La nuit, il se réveillait en sursaut portant la main à sa gorge, comme si une étreinte impitoyable l’eût menacé, ou croyant sentir le froid d’une lame pénétrer dans sa chair.

Il tremblait !

Ses compagnons savaient son histoire et le méprisaient. Si vicié que soit le moral des êtres classés comme « pires malfaiteurs », il est un individu dont ils ont profondément horreur ! c’est celui qui se fait pourvoyeur de geôle et d’échafaud : le mouchard !

Les moutons et les correcteurs finissent souvent de façon tragique.

Bernin était en butte à toutes les insultes de ses compagnons. On crachait dans sa gamelle ; à bord, on coupait, pendant la nuit, les cordes de son hamac. On ne l’appelait jamais par son nom, mais par toutes sortes de sobriquets outrageants, tels que « Flicard », « Bourrique » et « La Vache », les hommes ayant pris l’injuste habitude de déshonorer les animaux inoffensifs ou utiles en donnant leur appellation à des êtres ignominieux.

Il se sentait isolé au milieu de cette hostilité générale. Il eût voulu, reprenant son ancien métier, se faire auprès des gardes-chiourmes le mouchard de ses compagnons, dénoncer des forçats comme il avait dénoncé autrefois des mineurs. Mais il n’osait : il sentait qu’on avait l’œil sur lui.
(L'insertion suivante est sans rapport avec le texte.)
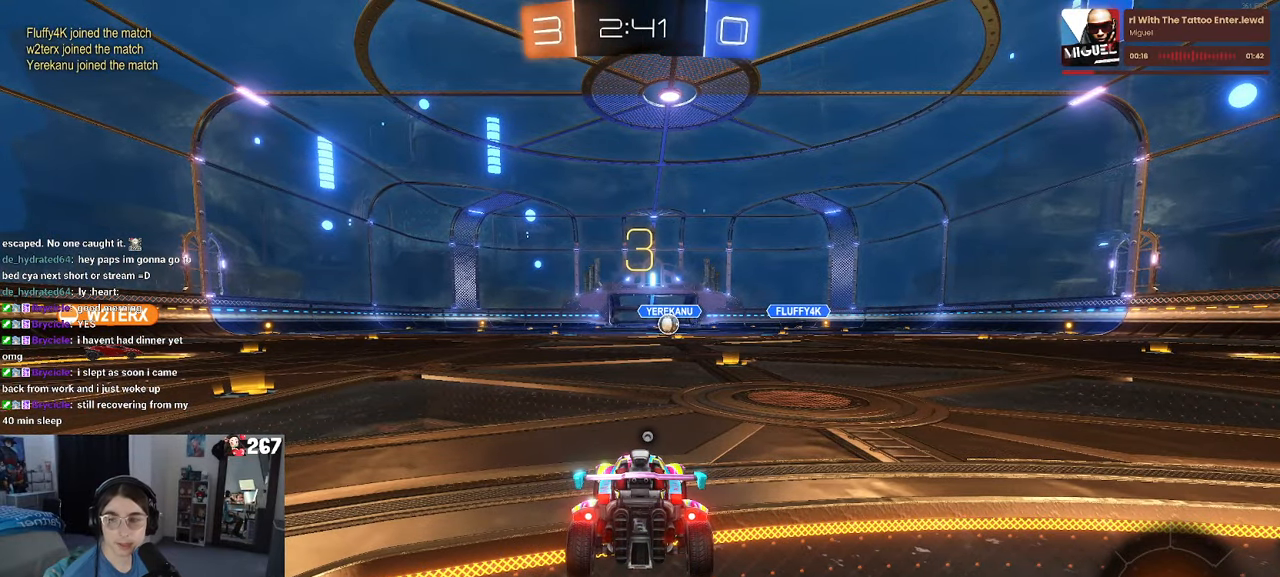
{"dt_ms": 500, "buttons": [], "left_stick": "center", "right_stick": "center", "events": [[400, "TRIANGLE", "down"], [483, "TRIANGLE", "up"]]}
Et maintenant cette torture allait s’aggraver : il vivrait continuellement — si c’était vivre — dans la crainte de rencontrer un des condamnés de Mersey. Ce jour-là sa peau ne vaudrait pas cher !

Telles étaient les pensées qui s’agitaient dans la tête de Bernin et le faisaient frissonner tandis que les chalands, remorqués par la chaloupe, s’approchaient du rivage de l’île Nou.